The Raiders also have three first-round picks, so if the Eagles end up trying to trade Foles instead of letting him walk, the Raiders have the firepower to get a deal done — if that’s the way they want to go. 

It doesn’t mean much, but Foles’ seven-touchdown game came against the Raiders in 2013. 

Carolina Panthers
Apparently, Cam Newton might be in danger of missing the 2019 season because of a shoulder injury. So if the Panthers think he’s not around in the 2019 season, they’ll need someone to play quarterback. Enter Foles? 

The problem here is that Foles wants to go to a good situation and I’m not sure this is it. Newton has one more year left on his contract after 2019, which means Foles would have to play well enough to make the Panthers change their organizational direction and go with him instead. Don’t know why he’d choose that as a free agent. 

Tampa Bay Buccaneers 
The Bucs hired Bruce Arians as their head coach, but it seems like they’re sticking with Jameis Winston at QB. If there’s a change, maybe it would make sense for Foles.
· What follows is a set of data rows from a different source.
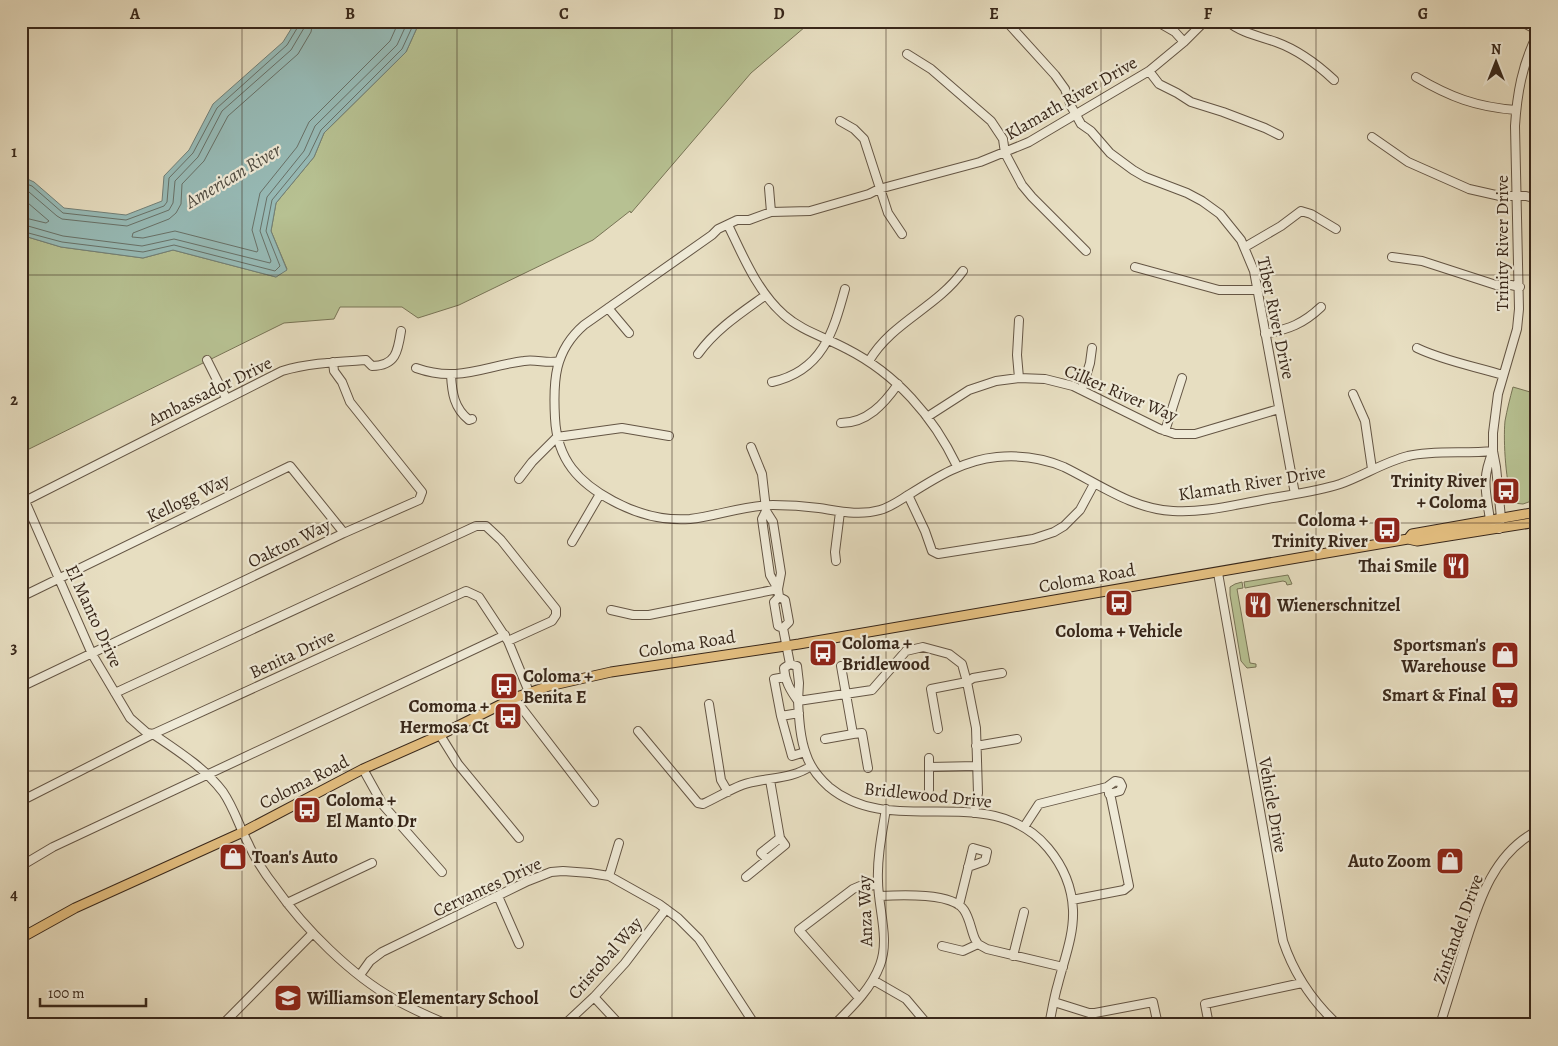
<svg xmlns="http://www.w3.org/2000/svg" width="1558" height="1046" font-family="Alegreya,serif">
  <rect width="100%" height="100%" fill="#e7dec1"/>
  <filter id="stains"><feTurbulence type="fractalNoise" baseFrequency=".004" numOctaves="4"/><feColorMatrix values="0 0 0 0 .2 0 0 0 0 .09 0 0 0 0 .02 0 0 0 .5 -.17"/></filter>
  <radialGradient id="worn" r=".72"><stop offset=".6" stop-color="#630" stop-opacity="0"/><stop offset="1" stop-color="#630" stop-opacity=".3"/></radialGradient>
  <path fill="#b7c192" stroke="#787456" d="M420 21H812L751 73 631 213 630 211 593 240 459 305 418 318 402 307H340L334 319 284 323 21 453V235L61 247 143 258 173 250 276 277 287 269 271 231 276 203 314 157 324 133 406 52Z
    M1513 387 1537 394V499L1523 504 1513 503C1506 485 1503 442 1505 421 1507 410 1510 398 1513 387Z
    M1288 575 1292 584 1287 585 1286 582 1283 581 1245 588 1244 582Z
    M1242 582 1243 588 1237 589 1250 663 1256 664V667L1247 668 1241 661 1230 595V587L1235 584Z"/>
  <path fill="#97bbb7" stroke="#718078" d="M296 21H420L406 52 324 133 314 157 276 203 271 231 287 270 276 277 173 250 143 258 61 247 21 235V176L34 182 64 208 126 215 162 201 164 176 189 150 213 104 283 42Z"/>
  <g fill="none" stroke-linecap="round" stroke-linejoin="round">
    <path stroke="#687168" stroke-width="1" d="M313 21 311 32 298 54 228 116 204 161 182 184 181 204 176 213 169 219 133 233 132 237 143 238 175 231 257 252 258 250 252 230 260 193 297 147 309 122 390 41 399 21
      M21 182 32 186 63 213 126 220 164 206 167 202 169 178 193 153 217 108 287 45 299 25 300 21
      M21 189 29 192 57 216 62 219 127 226 169 210 173 203 175 181 198 157 222 111 291 50 304 28 306 21
      M21 197 49 221 46 223 21 217
      M21 224 63 236 142 246 174 239 270 263 271 261 260 231 267 197 304 151 315 126 397 45 408 21
      M21 231 62 242 143 252 174 245 275 271 280 266 266 231 272 200 309 155 321 130 402 49 415 21"/>
    <defs>
      <path id="minor" d="M1006 21 1055 75 1065 89 1071 106 1081 124 1091 131 1110 153 1133 170 1145 177 1187 193 1202 201 1220 214 1241 240 1254 271 1295 494
        M1156 21 1175 32 1184 42
        M1205 21 1184 42 1149 71 1029 142 980 162 879 189 869 194 810 211 771 212 749 220H737L718 229 712 235 584 325C554 351 553 381 555 418 557 460 579 483 613 501 637 514 663 521 690 519 717 516 745 505 773 505 788 505 804 506 819 508 839 511 859 516 880 510 891 507 900 500 910 494 937 477 964 460 997 457 1019 455 1043 458 1064 467 1099 484 1132 509 1173 511 1203 513 1233 505 1262 500 1288 495 1315 492 1340 484 1363 476 1384 462 1408 456 1435 450 1465 454 1493 451
        M1227 21C1241 33 1259 36 1276 42 1298 50 1317 64 1334 80
        M1520 21 1537 30
        M907 54 931 69 991 121 1003 139 1005 153 1022 185 1032 197 1086 251
        M1149 71 1159 84 1177 93 1191 102 1223 112 1265 128 1279 135
        M1416 77C1450 97 1476 107 1516 110
        M840 121 854 129 864 139 888 213 902 234
        M1372 137 1408 162 1469 189 1500 196H1526L1537 199
        M769 188 771 212
        M728 225C743 256 757 291 784 315 802 331 825 337 847 349 896 374 933 416 957 466
        M1245 247 1281 226 1301 211 1311 214 1336 229
        M1392 257 1422 261 1496 285H1511L1520 287
        M1135 267 1219 290H1258
        M608 308 629 333
        M1265 334C1289 329 1303 324 1321 307
        M1417 348C1444 361 1474 366 1503 375
        M698 354C716 329 741 313 766 295
        M207 360 226 398
        M869 361C892 322 936 308 963 271
        M416 368C458 383 484 366 524 361 536 359 548 364 559 361
        M451 375C452 393 454 408 469 420L472 419
        M1019 378 1017 355 1019 320
        M772 382C822 371 833 333 845 289
        M1082 389 1090 363 1092 348
        M1353 394 1365 421 1372 469
        M927 417 969 390 996 381 1019 378 1045 379 1073 386 1160 429 1175 434H1195L1279 409
        M841 423C867 423 884 404 898 384
        M1165 431 1182 378
        M751 447 762 474 766 509
        M1493 451C1481 480 1486 491 1490 520L1494 524
        M519 479 532 462 557 437 622 428 669 436
        M21 492 92 654 130 718 147 733 153 734C178 751 205 768 223 792 234 808 239 826 248 843 255 859 265 874 276 888 304 928 351 975 394 999 412 1009 430 1017 449 1025
        M908 495 925 531 932 551 938 554 1033 539 1054 532 1064 526 1080 510 1094 484
        M21 503 282 371C309 363 337 362 366 360L372 366C396 366 398 351 401 331
        M766 511 773 522 781 573 778 589 770 575 762 519Z
        M1499 529 1501 518 1496 467 1493 451V433L1498 394 1517 329 1519 309 1515 126C1517 94 1522 65 1537 35
        M572 542 600 494
        M836 561 835 552 840 512
        M1218 573 1283 941C1294 974 1312 1001 1338 1025
        M21 597 290 466 344 533
        M779 597 785 600 789 622 783 628
        M611 610 633 615H649L778 589 779 597 774 602 778 626 783 628 790 664
        M790 664 797 666 799 683 798 701C790 690 785 681 784 668Z
        M841 666 853 734 862 733 868 768
        M785 677 774 679 781 716 792 756 805 752
        M21 687 344 533 419 500 422 492 350 402 342 382 334 371 333 362
        M115 693 476 526H486L501 540 556 609V615L552 621 508 641
        M514 698 594 802
        M709 704 721 780 728 792
        M781 716 799 713
        M938 729 931 689 967 682 973 678 1002 673
        M638 731 698 803 703 804C716 798 729 790 742 785 765 777 791 780 811 766
        M440 735 458 764 519 838
        M825 739 853 734
        M976 746 1017 739
        M929 767 977 766
        M363 769 383 805 442 872
        M1107 787 1115 781 1120 782 1122 786 1120 791 1109 794
        M929 790V758
        M21 801 153 734 466 591 479 597 508 641 529 692
        M974 813 978 793 976 728 967 682 962 664 949 654 923 647 906 651 872 690 798 701C799 718 800 738 806 754 810 767 819 778 829 787 892 840 990 779 1048 848 1063 866 1072 887 1073 910 1074 935 1064 960 1058 984 1054 997 1052 1011 1049 1025
        M1024 827 1039 804 1107 787 1111 798 1129 886 1124 890 1072 900
        M767 859 761 853 780 838
        M21 866 53 847 505 635
        M609 876 619 843
        M746 877 785 845 780 838 770 780
        M498 896 519 944
        M879 896C899 895 952 892 964 910 970 919 971 930 975 939L978 944 987 949 1063 967
        M287 903 372 863
        M959 905 973 848 987 852 985 861 968 867
        M942 946 963 951 978 944
        M1013 956 1024 912
        M360 975 370 961 382 952 528 881 551 872 563 871 590 873 609 876 659 904 678 918 699 939 755 1025
        M873 980 906 999 928 1025
        M594 997 620 1025
        M859 998 799 930 853 889 860 886 878 885
        M1054 1002 1089 1013H1095L1153 1002 1158 1025
        M222 1025 313 933
        M564 1025 594 997 625 963 666 909
        M834 1025C852 1007 871 989 880 965 890 939 878 908 878 881 877 858 882 833 886 809
        M1209 1025 1205 1004 1302 983
        M1440 1025C1448 999 1456 974 1464 948 1478 904 1492 854 1537 831"/>
      <path id="major" d="M1408 539 1412 534 1537 512
        M21 938 75 908 243 832 363 769 440 735 514 698 549 686 611 672 799 644 1408 539 1417 541 1537 522"/>
    </defs>
    <use href="#minor" stroke="#645544" stroke-width="10"/>
    <use href="#major" stroke="#38271a" stroke-width="11"/>
    <use href="#minor" stroke="#efead7" stroke-width="8"/>
    <use href="#major" stroke="#e4bf80" stroke-width="9"/>
  </g>
  <path fill="none" stroke="#38271a" stroke-width="1" stroke-opacity="0.55" d="M242 21V1025M457 21V1025M672 21V1025M886 21V1025M1101 21V1025M1316 21V1025M21 275H1537M21 523H1537M21 771H1537"/>
  <defs>
    <symbol id="bus-square" viewBox="-11 -11 22 22"><rect x="-9" y="-9" width="18" height="18" rx="4" fill="#8f2418" stroke="#efead7"/><path d="M-5-6H5V4H4V6H2V4H-2V6H-4V4H-5ZM-3.5-4V0h7V-4ZM-3.5 1.2v1.5H-2V1.2ZM2 1.2v1.5H3.5V1.2Z" fill="#fff"/></symbol>
    <symbol id="restaurant-square" viewBox="-11 -11 22 22"><rect x="-9" y="-9" width="18" height="18" rx="4" fill="#8f2418" stroke="#efead7"/><path d="M-5-6h1v4h1v-4h1v4h1v-4h1v5L-1.5 .5V6h-2V.5L-5-1ZM5-6V6H3V1.5H1.5Q1.5-4 5-6Z" fill="#fff"/></symbol>
    <symbol id="shop-square" viewBox="-11 -11 22 22"><rect x="-9" y="-9" width="18" height="18" rx="4" fill="#8f2418" stroke="#efead7"/><path d="M-5-2.5h2.3a2.7 3.5 0 0 1 5.4 0H5L5.5 6h-11ZM-1.5-2.5h3a1.5 2.3 0 0 0-3 0Z" fill="#fff"/></symbol>
    <symbol id="supermarket-square" viewBox="-11 -11 22 22"><rect x="-9" y="-9" width="18" height="18" rx="4" fill="#8f2418" stroke="#efead7"/><path d="M-6-5.5h2.5l.6 2H6L4.5 2H-2.5L-4.4-4H-6ZM-1.5 3.2a1.3 1.3 0 1 0 .1 0ZM3 3.2a1.3 1.3 0 1 0 .1 0Z" fill="#fff"/></symbol>
    <symbol id="school-square" viewBox="-11 -11 22 22"><rect x="-9" y="-9" width="18" height="18" rx="4" fill="#8f2418" stroke="#efead7"/><path d="M0-5L7-2L0 1L-7-2ZM-4 1L0 2.5L4 1V4Q0 6-4 4Z" fill="#fff"/></symbol>
  </defs>
  <g fill-rule="evenodd">
    <use href="#bus-square" x="1490" y="475" width="32" height="32"/>
    <use href="#bus-square" x="1371" y="514" width="32" height="32"/>
    <use href="#restaurant-square" x="1440" y="550" width="32" height="32"/>
    <use href="#bus-square" x="1103" y="587" width="32" height="32"/>
    <use href="#restaurant-square" x="1242" y="589" width="32" height="32"/>
    <use href="#bus-square" x="807" y="637" width="32" height="32"/>
    <use href="#shop-square" x="1489" y="639" width="32" height="32"/>
    <use href="#bus-square" x="488" y="670" width="32" height="32"/>
    <use href="#supermarket-square" x="1489" y="679" width="32" height="32"/>
    <use href="#bus-square" x="492" y="700" width="32" height="32"/>
    <use href="#bus-square" x="291" y="794" width="32" height="32"/>
    <use href="#shop-square" x="217" y="841" width="32" height="32"/>
    <use href="#shop-square" x="1434" y="845" width="32" height="32"/>
    <use href="#school-square" x="272" y="982" width="32" height="32"/>
  </g>
  <g text-anchor="middle" dominant-baseline="central" stroke-width="4.5" stroke-linejoin="round" paint-order="stroke">
    <g font-size="18" fill="#38271a" stroke="#efead7">
      <text transform="translate(1071 98) rotate(-30)">Klamath River Drive</text>
      <text transform="translate(1502 243) rotate(-90)">Trinity River Drive</text>
      <text transform="translate(1276 318) rotate(78)">Tiber River Drive</text>
      <text transform="translate(210 391) rotate(-26)">Ambassador Drive</text>
      <text transform="translate(1121 393) rotate(23)">Cilker River Way</text>
      <text transform="translate(1252 483) rotate(-9)">Klamath River Drive</text>
      <text transform="translate(188 498) rotate(-26)">Kellogg Way</text>
      <text transform="translate(289 543) rotate(-26)">Oakton Way</text>
      <text transform="translate(1087 578) rotate(-10)">Coloma Road</text>
      <text transform="translate(94 616) rotate(65)">El Manto Drive</text>
      <text transform="translate(687 644) rotate(-9)">Coloma Road</text>
      <text transform="translate(292 654) rotate(-25)">Benita Drive</text>
      <text transform="translate(304 782) rotate(-27)">Coloma Road</text>
      <text transform="translate(928 795) rotate(6)">Bridlewood Drive</text>
      <text transform="translate(1273 805) rotate(80)">Vehicle Drive</text>
      <text transform="translate(487 887) rotate(-25)">Cervantes Drive</text>
      <text transform="translate(865 911) rotate(-92)">Anza Way</text>
      <text transform="translate(1458 929) rotate(-70)">Zinfandel Drive</text>
      <text transform="translate(605 958) rotate(-49)">Cristobal Way</text>
    </g>
    <g font-size="18" font-weight="bold" fill="#38271a" stroke="#efead7" text-anchor="end">
      <text x="1487" y="481">Trinity River<tspan x="1487" dy="21">+ Coloma</tspan></text>
      <text x="1368" y="520">Coloma +<tspan x="1368" dy="21">Trinity River</tspan></text>
      <text x="1437" y="566">Thai Smile</text>
      <text x="1277" y="605" text-anchor="start">Wienerschnitzel</text>
      <text x="1119" y="631" text-anchor="middle">Coloma + Vehicle</text>
      <text x="842" y="643" text-anchor="start">Coloma +<tspan x="842" dy="21">Bridlewood</tspan></text>
      <text x="1486" y="645">Sportsman's<tspan x="1486" dy="21">Warehouse</tspan></text>
      <text x="523" y="676" text-anchor="start">Coloma +<tspan x="523" dy="21">Benita E</tspan></text>
      <text x="1486" y="695">Smart &amp; Final</text>
      <text x="489" y="706">Comoma +<tspan x="489" dy="21">Hermosa Ct</tspan></text>
      <text x="326" y="800" text-anchor="start">Coloma +<tspan x="326" dy="21">El Manto Dr</tspan></text>
      <text x="252" y="857" text-anchor="start">Toan's Auto</text>
      <text x="1431" y="861">Auto Zoom</text>
      <text x="307" y="998" text-anchor="start">Williamson Elementary School</text>
    </g>
    <g font-size="19" font-style="italic" fill="#504c41" stroke="#efead7">
      <text transform="translate(233 176) rotate(-31)">American River</text>
    </g>
  </g>
  <rect width="1558" height="1046" fill="none" stroke="#e7dec1" stroke-width="55"/>
  <g transform="translate(1496 62)" stroke="#efead7" stroke-width="4" paint-order="stroke">
  <path d="M0-4L9 19L0 12L-9 19Z" fill="#38271a"/>
  <text y="-8" font-size="14" font-weight="bold" text-anchor="middle" fill="#38271a">N</text>
  </g>
  <path d="M40 998v8h106v-8" fill="none" stroke="#38271a" stroke-width="2.5"/>
  <text x="48" y="998" font-size="15" fill="#38271a" stroke="#efead7" stroke-width="4" paint-order="stroke">100 m</text>
  <rect x="28" y="28" width="1502" height="990" fill="none" stroke="#38271a" stroke-width="2"/>
  <g font-size="16" text-anchor="middle" font-weight="bold" fill="#38271a">
    <text x="135" y="19">A</text>
    <text x="350" y="19">B</text>
    <text x="564" y="19">C</text>
    <text x="779" y="19">D</text>
    <text x="994" y="19">E</text>
    <text x="1208" y="19">F</text>
    <text x="1423" y="19">G</text>
    <text x="14" y="157">1</text>
    <text x="14" y="405">2</text>
    <text x="14" y="653">3</text>
    <text x="14" y="900">4</text>
  </g>
  <rect width="100%" height="100%" filter="url(#stains)"/>
  <rect width="100%" height="100%" fill="url(#worn)"/>
</svg>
But if there isn’t, not sure why they’re on the list. 

A bonus one from me: Cincinnati Bengals
I’m not convinced the Bengals are going to stick with Andy Dalton, which would make Foles an attractive option, especially for new head coach Zac Taylor, who is the brother of Eagles QBs coach Press Taylor. The Bengals still have A.J. Green and Joe Mixon, so it might not be that bad of a landing spot for Foles.